• **Task objective**
With pictures left out, only the lines from the one containing "Picture 4: EM" through the end of the records should be reproduced exactly, please.

• **Stored data**
------------------------------------

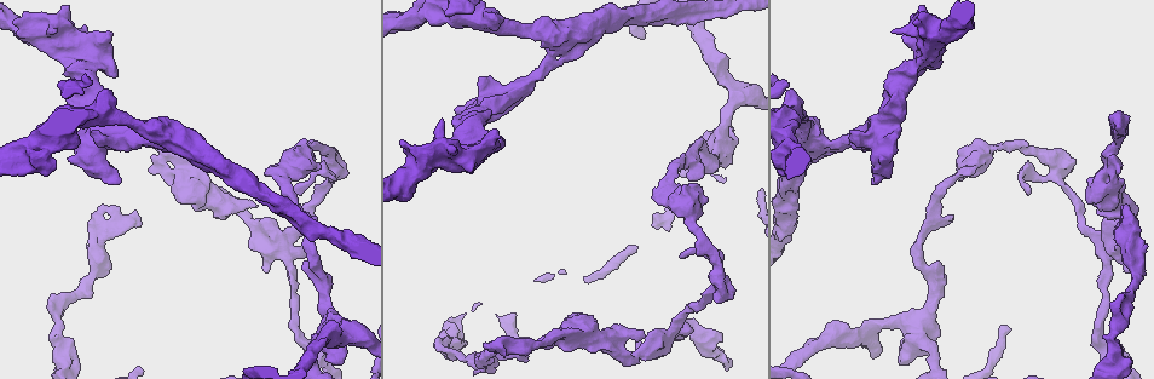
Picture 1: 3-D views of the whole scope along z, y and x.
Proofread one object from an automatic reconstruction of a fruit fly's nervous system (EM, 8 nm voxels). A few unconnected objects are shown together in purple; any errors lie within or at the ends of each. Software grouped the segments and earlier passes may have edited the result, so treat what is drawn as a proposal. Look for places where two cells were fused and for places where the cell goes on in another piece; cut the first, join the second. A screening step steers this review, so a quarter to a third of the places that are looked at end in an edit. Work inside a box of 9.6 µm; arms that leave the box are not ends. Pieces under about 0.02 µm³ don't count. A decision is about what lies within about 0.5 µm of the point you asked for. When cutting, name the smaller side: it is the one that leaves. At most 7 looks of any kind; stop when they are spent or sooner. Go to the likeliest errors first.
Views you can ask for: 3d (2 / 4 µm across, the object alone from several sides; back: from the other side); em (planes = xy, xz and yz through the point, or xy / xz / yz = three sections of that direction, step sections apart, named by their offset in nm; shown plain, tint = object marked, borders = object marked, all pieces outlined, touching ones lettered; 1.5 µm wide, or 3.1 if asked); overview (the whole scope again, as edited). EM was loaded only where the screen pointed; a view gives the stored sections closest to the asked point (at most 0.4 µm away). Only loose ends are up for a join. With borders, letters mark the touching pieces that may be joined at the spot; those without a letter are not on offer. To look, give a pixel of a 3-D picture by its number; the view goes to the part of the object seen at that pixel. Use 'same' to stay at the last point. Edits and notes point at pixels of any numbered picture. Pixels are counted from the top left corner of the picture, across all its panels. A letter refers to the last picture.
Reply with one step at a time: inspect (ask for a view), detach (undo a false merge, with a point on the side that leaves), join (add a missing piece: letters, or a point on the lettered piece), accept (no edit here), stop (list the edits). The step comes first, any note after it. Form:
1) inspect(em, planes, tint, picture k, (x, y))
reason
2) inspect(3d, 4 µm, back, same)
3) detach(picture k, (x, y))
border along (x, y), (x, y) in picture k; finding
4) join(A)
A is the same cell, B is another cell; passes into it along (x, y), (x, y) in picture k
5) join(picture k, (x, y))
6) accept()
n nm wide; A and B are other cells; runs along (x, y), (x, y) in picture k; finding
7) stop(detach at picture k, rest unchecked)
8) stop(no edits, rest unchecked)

inspect(em, xy, step 4, tint, picture 1, (893, 31))
stops while still wide

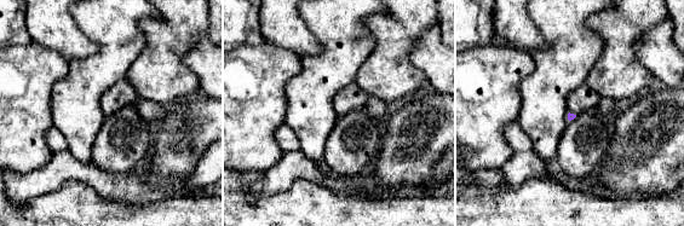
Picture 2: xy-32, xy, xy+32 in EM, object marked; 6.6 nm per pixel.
inspect(em, xz, step 4, borders, same)
another direction

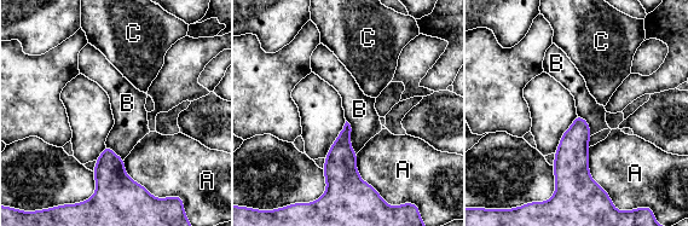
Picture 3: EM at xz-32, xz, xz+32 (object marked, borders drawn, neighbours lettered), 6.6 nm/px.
accept()
A, B and C are other cells; border along (346, 120), (356, 154) in picture 3; none of them fits

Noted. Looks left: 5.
inspect(em, planes, borders, picture 1, (685, 254))

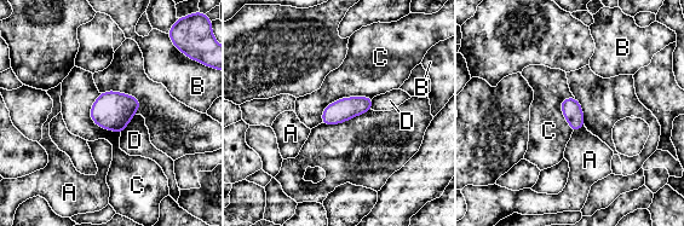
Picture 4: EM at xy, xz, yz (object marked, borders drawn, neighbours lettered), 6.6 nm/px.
accept()
C touches over 380 nm; A, B, C and D are other cells; border along (372, 97), (342, 97), (321, 122) in picture 4; no lettered piece goes on from it

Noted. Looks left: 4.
inspect(em, yz, step 4, borders, picture 1, (119, 182))
stops while still wide

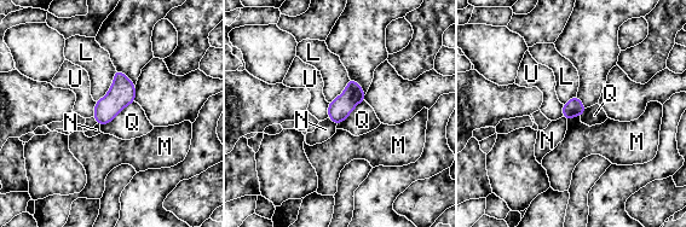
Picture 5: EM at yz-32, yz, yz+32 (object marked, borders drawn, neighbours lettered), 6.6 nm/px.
inspect(em, planes, borders, same)

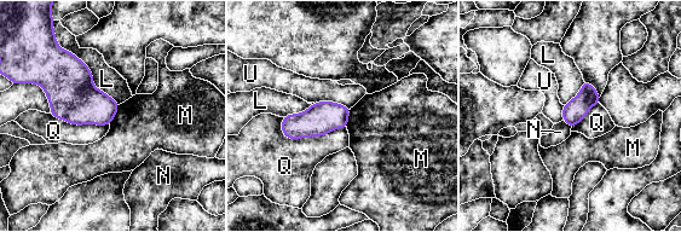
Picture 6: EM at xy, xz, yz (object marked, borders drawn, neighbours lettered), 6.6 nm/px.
accept()
L touches over 550 nm; L, M, N, Q and U are other cells; border along (120, 104), (110, 125) in picture 6; no lettered piece goes on from it

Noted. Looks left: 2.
stop(no edits, rest unchecked)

------------------------------------

• **Solution to this problem**
Picture 4: EM at xy, xz, yz (object marked, borders drawn, neighbours lettered), 6.6 nm/px.
accept()
C touches over 380 nm; A, B, C and D are other cells; border along (372, 97), (342, 97), (321, 122) in picture 4; no lettered piece goes on from it

Noted. Looks left: 4.
inspect(em, yz, step 4, borders, picture 1, (119, 182))
stops while still wide

Picture 5: EM at yz-32, yz, yz+32 (object marked, borders drawn, neighbours lettered), 6.6 nm/px.
inspect(em, planes, borders, same)

Picture 6: EM at xy, xz, yz (object marked, borders drawn, neighbours lettered), 6.6 nm/px.
accept()
L touches over 550 nm; L, M, N, Q and U are other cells; border along (120, 104), (110, 125) in picture 6; no lettered piece goes on from it

Noted. Looks left: 2.
stop(no edits, rest unchecked)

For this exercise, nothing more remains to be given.